If an officer or soldier of a signatory country breaks these rules, that person has committed a war crime.
You might have heard the term "war crime" thrown around a lot recently -- it's been especially popular among partisan politicians and pundits criticizing the controversy du jour. The Red Cross, though, was specifically referring to violations of international treaties like the various Geneva Conventions and Hague Peace Conferences. These and various other treaties make up International Humanitarian Law (IHL) and International Human Rights Law (IHRL). If an officer or soldier of a signatory country breaks these rules, that person has committed a war crime.
By the rule of IHL, war crimes include the obvious like genocide or taking slaves, but also less intuitive ones.

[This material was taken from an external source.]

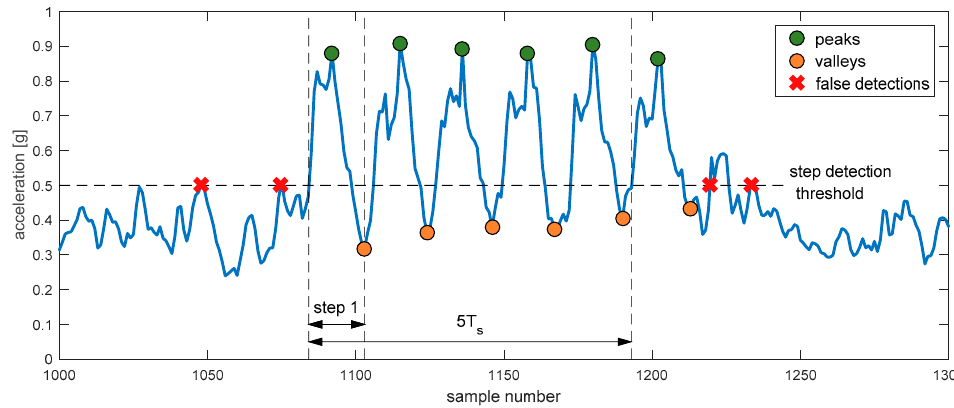
Figure 9. Acceleration measured for a sequence of six steps. Detected peaks and valleys are marked with green and red dots respectively. False step detections, which would occur for a simple threshold algorithm, are marked with red crosses.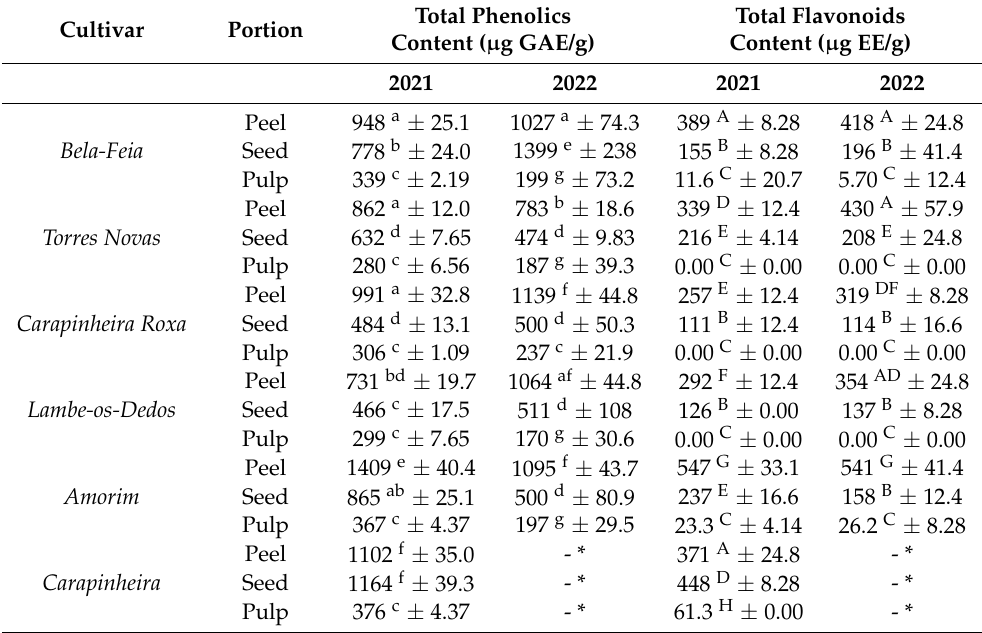
Table 5. TPC and TFC of different portions of pear cultivars. Results are expressed in means ± standard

As a signatory country of the third Geneva Convention, for example, the United States can't keep POWs in prison cells, except for their own protection. Instead, prisoners have to be interred within boundaries. Thanks to the Hague conferences, we also can't damage or export cultural property like artwork or libraries. The full list of IHL laws is detailed and vast, and treats war opposition more humanely than you might expect from what you see in pop culture.
A 2009 study from Swiss humanitarian groups TRIAL and Pro Juventute took a closer look at war crimes in games, but even that extensive study was somewhat problematic for examining war crimes committed by the player. Some examples like Rainbow Six Vegas simply portrayed war crimes perpetrated by villains; the player's goal was to catch or stop the criminals. Others examples like Metal Gear Solid 4 or Far Cry 2 allowed war crimes committed by the player, but the heroes were hired mercenaries and not acting on behalf of a signatory country. The study conceded that certain controversial IHL issues, like how to treat private military contractors, made some of the scenarios difficult to judge.